[Electronic design files]
==============================
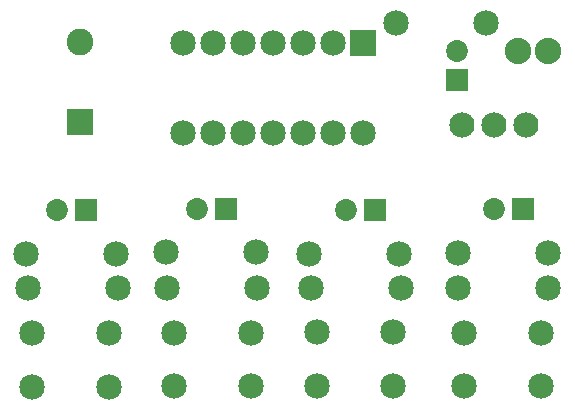
<source format=gbs>
G04 MADE WITH FRITZING*
G04 WWW.FRITZING.ORG*
G04 DOUBLE SIDED*
G04 HOLES PLATED*
G04 CONTOUR ON CENTER OF CONTOUR VECTOR*
%ASAXBY*%
%FSLAX23Y23*%
%MOIN*%
%OFA0B0*%
%SFA1.0B1.0*%
%ADD10C,0.084000*%
%ADD11C,0.085000*%
%ADD12C,0.072992*%
%ADD13C,0.088000*%
%ADD14C,0.088833*%
%ADD15R,0.085000X0.085000*%
%ADD16R,0.072992X0.072992*%
%ADD17R,0.088819X0.088847*%
%LNMASK0*%
G90*
G70*
G54D10*
X1543Y965D03*
X1650Y965D03*
X1757Y965D03*
G54D11*
X1213Y1238D03*
X1213Y938D03*
X1113Y1238D03*
X1113Y938D03*
X1013Y1238D03*
X1013Y938D03*
X913Y1238D03*
X913Y938D03*
X813Y1238D03*
X813Y938D03*
X713Y1238D03*
X713Y938D03*
X613Y1238D03*
X613Y938D03*
G54D12*
X1254Y684D03*
X1156Y684D03*
X758Y685D03*
X659Y685D03*
X292Y682D03*
X194Y682D03*
X1748Y687D03*
X1649Y687D03*
G54D11*
X839Y95D03*
X583Y95D03*
X839Y272D03*
X583Y272D03*
X1315Y97D03*
X1059Y97D03*
X1315Y275D03*
X1059Y275D03*
X1806Y97D03*
X1550Y97D03*
X1806Y274D03*
X1550Y274D03*
X367Y94D03*
X111Y94D03*
X367Y271D03*
X111Y271D03*
X1530Y538D03*
X1830Y538D03*
X1035Y537D03*
X1335Y537D03*
X558Y541D03*
X858Y541D03*
X1532Y423D03*
X1832Y423D03*
X1039Y423D03*
X1339Y423D03*
X559Y423D03*
X859Y423D03*
X96Y424D03*
X396Y424D03*
X92Y535D03*
X392Y535D03*
G54D13*
X1730Y1214D03*
X1830Y1214D03*
G54D12*
X1526Y1115D03*
X1526Y1214D03*
G54D11*
X1325Y1307D03*
X1625Y1307D03*
G54D14*
X269Y976D03*
X269Y1244D03*
G54D15*
X1213Y1238D03*
G54D16*
X1254Y684D03*
X758Y685D03*
X292Y682D03*
X1748Y687D03*
X1526Y1115D03*
G54D17*
X269Y976D03*
G04 End of Mask0*
M02*
</source>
==============================
• **Instruction**
Repeat every record precisely. Any picture among them stays out of the copy.

• **Completed exercise**
<source format=gbs>
G04 MADE WITH FRITZING*
G04 WWW.FRITZING.ORG*
G04 DOUBLE SIDED*
G04 HOLES PLATED*
G04 CONTOUR ON CENTER OF CONTOUR VECTOR*
%ASAXBY*%
%FSLAX23Y23*%
%MOIN*%
%OFA0B0*%
%SFA1.0B1.0*%
%ADD10C,0.084000*%
%ADD11C,0.085000*%
%ADD12C,0.072992*%
%ADD13C,0.088000*%
%ADD14C,0.088833*%
%ADD15R,0.085000X0.085000*%
%ADD16R,0.072992X0.072992*%
%ADD17R,0.088819X0.088847*%
%LNMASK0*%
G90*
G70*
G54D10*
X1543Y965D03*
X1650Y965D03*
X1757Y965D03*
G54D11*
X1213Y1238D03*
X1213Y938D03*
X1113Y1238D03*
X1113Y938D03*
X1013Y1238D03*
X1013Y938D03*
X913Y1238D03*
X913Y938D03*
X813Y1238D03*
X813Y938D03*
X713Y1238D03*
X713Y938D03*
X613Y1238D03*
X613Y938D03*
G54D12*
X1254Y684D03*
X1156Y684D03*
X758Y685D03*
X659Y685D03*
X292Y682D03*
X194Y682D03*
X1748Y687D03*
X1649Y687D03*
G54D11*
X839Y95D03*
X583Y95D03*
X839Y272D03*
X583Y272D03*
X1315Y97D03*
X1059Y97D03*
X1315Y275D03*
X1059Y275D03*
X1806Y97D03*
X1550Y97D03*
X1806Y274D03*
X1550Y274D03*
X367Y94D03*
X111Y94D03*
X367Y271D03*
X111Y271D03*
X1530Y538D03*
X1830Y538D03*
X1035Y537D03*
X1335Y537D03*
X558Y541D03*
X858Y541D03*
X1532Y423D03*
X1832Y423D03*
X1039Y423D03*
X1339Y423D03*
X559Y423D03*
X859Y423D03*
X96Y424D03*
X396Y424D03*
X92Y535D03*
X392Y535D03*
G54D13*
X1730Y1214D03*
X1830Y1214D03*
G54D12*
X1526Y1115D03*
X1526Y1214D03*
G54D11*
X1325Y1307D03*
X1625Y1307D03*
G54D14*
X269Y976D03*
X269Y1244D03*
G54D15*
X1213Y1238D03*
G54D16*
X1254Y684D03*
X758Y685D03*
X292Y682D03*
X1748Y687D03*
X1526Y1115D03*
G54D17*
X269Y976D03*
G04 End of Mask0*
M02*
</source>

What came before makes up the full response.